Em 2011 a internet produziu um de seus fenômenos típicos, o astro teen Justin Bieber. A partir de vídeos rodados exaustivamente no Youtube, o garoto americano tornou-se um fenômeno. Ele desembarcou no Brasil em outubro como o astro de uma série de shows. Em São Paulo, conseguiu mexer com o cotidiano da megalópole: no aeroporto ou na Avenida Paulista era possível sentir algo estranho, a efervescência de suas fãs adolescentes. Pois bem, antes que o ano findasse, nós brasileiros conseguimos uma forma de revidar. Nossa vingança: vamos enviar-lhes Michel Teló.
Famoso no Brasil, tendo sempre um hit para os últimos verões, Teló conquistou o mundo pela repetição no Youtube, assim como Bieber. Enquanto escrevo esse texto, um dos muitos vídeos do seu sucesso, “Ai se eu te pego”, está com 106 milhões de visualizações. Quando você for lê-lo, sabe-se lá quantos acessos o vídeo terá alcançado. Sem contar a versão em inglês, feita por Teló (sem sanfona, para ganhar a familiaridade dos gringos), e as centenas de versões postadas por internautas. Como já foi dito, “Ai se eu te pego” é a “Macarena” da década atual.
Muitos se queixam. Dizem que Michel Teló é um embaixador negativo para a música brasileira, que arranha sua imagem. Esquecem que nossa música tem base firme, alicerçada há mais de 50 anos com a Bossa Nova. “Garota de Ipanema” é apontada como a segunda canção mais executada em todo o mundo nas últimas cinco décadas, perdendo só para os Beatles com a emblemática “Yesterday”. A composição de Tom Jobim e Vinícius de Moraes também figura entre as mais regravadas da história. Seriam cerca de 300 registros autorizados – um deles no recente álbum póstumo de Amy Winehouse.

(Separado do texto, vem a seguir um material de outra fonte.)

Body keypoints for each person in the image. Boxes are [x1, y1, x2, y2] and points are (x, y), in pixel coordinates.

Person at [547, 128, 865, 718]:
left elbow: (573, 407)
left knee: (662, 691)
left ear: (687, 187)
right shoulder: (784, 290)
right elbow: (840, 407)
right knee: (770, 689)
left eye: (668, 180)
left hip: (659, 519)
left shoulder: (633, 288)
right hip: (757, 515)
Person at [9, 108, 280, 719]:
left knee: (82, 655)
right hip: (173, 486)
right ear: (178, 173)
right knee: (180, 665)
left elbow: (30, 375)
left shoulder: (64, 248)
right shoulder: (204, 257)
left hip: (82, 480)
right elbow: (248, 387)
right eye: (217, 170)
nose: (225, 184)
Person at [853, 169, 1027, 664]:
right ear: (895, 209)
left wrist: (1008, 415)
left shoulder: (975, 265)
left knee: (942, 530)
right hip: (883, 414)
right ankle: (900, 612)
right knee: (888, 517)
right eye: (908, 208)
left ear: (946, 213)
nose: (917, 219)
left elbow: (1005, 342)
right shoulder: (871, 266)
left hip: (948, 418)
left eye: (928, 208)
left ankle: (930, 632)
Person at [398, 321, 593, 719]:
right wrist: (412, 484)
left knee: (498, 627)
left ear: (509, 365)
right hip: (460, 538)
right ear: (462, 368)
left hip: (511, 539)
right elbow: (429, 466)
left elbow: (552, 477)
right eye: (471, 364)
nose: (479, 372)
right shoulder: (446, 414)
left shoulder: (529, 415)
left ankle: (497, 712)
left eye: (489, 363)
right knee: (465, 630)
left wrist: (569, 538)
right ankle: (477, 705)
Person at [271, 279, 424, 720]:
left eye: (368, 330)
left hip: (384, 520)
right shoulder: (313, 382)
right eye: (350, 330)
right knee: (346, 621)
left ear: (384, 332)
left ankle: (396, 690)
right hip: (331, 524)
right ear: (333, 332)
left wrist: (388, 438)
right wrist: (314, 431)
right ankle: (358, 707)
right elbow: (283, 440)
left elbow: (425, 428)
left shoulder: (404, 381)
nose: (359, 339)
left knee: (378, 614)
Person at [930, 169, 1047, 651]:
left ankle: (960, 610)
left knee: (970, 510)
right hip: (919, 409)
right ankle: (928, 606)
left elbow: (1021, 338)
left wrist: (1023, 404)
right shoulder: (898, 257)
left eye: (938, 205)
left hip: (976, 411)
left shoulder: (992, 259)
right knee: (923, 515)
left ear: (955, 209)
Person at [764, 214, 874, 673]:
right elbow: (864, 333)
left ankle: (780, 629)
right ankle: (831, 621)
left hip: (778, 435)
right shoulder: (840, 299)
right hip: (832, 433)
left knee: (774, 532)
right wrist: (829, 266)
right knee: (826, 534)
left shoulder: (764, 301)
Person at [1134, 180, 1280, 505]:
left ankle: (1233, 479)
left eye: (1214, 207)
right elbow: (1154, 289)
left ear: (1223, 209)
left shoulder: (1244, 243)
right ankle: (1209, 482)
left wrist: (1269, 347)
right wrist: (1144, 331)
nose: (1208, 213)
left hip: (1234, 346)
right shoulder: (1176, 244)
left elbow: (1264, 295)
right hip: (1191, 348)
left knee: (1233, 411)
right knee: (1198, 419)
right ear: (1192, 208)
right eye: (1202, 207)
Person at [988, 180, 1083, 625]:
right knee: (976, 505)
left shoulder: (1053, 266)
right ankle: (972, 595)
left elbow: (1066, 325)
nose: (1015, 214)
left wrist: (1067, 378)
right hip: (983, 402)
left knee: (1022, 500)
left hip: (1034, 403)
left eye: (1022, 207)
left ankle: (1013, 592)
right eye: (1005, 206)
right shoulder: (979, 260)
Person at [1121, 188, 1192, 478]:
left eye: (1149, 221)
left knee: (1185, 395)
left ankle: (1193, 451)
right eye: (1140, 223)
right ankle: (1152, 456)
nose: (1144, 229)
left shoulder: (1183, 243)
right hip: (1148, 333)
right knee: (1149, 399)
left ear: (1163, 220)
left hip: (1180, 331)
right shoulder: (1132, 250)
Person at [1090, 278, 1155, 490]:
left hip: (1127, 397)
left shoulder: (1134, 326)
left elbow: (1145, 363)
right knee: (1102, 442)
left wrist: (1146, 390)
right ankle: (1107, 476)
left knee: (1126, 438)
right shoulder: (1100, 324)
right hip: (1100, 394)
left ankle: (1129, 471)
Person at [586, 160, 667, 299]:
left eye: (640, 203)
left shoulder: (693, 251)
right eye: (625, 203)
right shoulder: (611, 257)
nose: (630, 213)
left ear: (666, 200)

Ou seja, a Bossa Nova ainda pulsa lá fora, mais que aqui. Com essa experimentação de Samba e Jazz, a música brasileira migrou da periferia para o centro do mundo, como lembrou Tom Zé no documentário “Alquimistas do Som”. É o ritmo que os americanos queriam, mas não inventaram. Coube-lhes cortejá-lo. Chamado de “a voz” pelos estadunidenses, Frank Sinatra dividiu todo um disco com Tom Jobim em 1967. Sarah Vaughan, outro ícone dos EUA, dedicou um álbum a clássicos brasileiros. Outros tributos continuam sendo prestados, como o de Diana Krall em seu recente CD “Quiet Nights” (título extraído da versão para “Corcovado”). É bom lembrar, façanhas possíveis somente porque as letras foram vertidas para o inglês.
Depois da Bossa Nova, o Brasil não voltou a produzir canções de apelo tão universal. Ainda assim, a geração de Milton Nascimento conseguiu manter em construção nossa imagem musical no exterior.
Agora, voltamos a chamar a atenção do mundo, não pela sofisticação, mas pelo apelo à dança da música pré-fabricada de Michel Teló – paranaense que conquistou a Europa, espalhou sua fama e agora mira emplacar definitivamente nos Estados Unidos, a terra de Justin Bieber. Mas não se avexem, Teló não causará danos à música brasileira. Não será um fenômeno meteórico quem irá arranhar uma imagem consolidada. Quando ninguém mais lembrar-se de “Ai se eu te pego”, a canção de Tom e Vinícius ainda ecoará continente afora, falando de uma moça que balança seu corpo dourado a caminho do mar de Ipanema.
E tem mais. Passados tantos anos do auge da “Macarena”, quantas pessoas sabem afirmar, categoricamente, qual a nacionalidade do grupo que lançou este sucesso? Por tudo isso, que ouçam Michel Teló, que ele passe meses longe do país, em turnê, e que volte trazendo as malas cheias dos dólares e euros do povo de lá!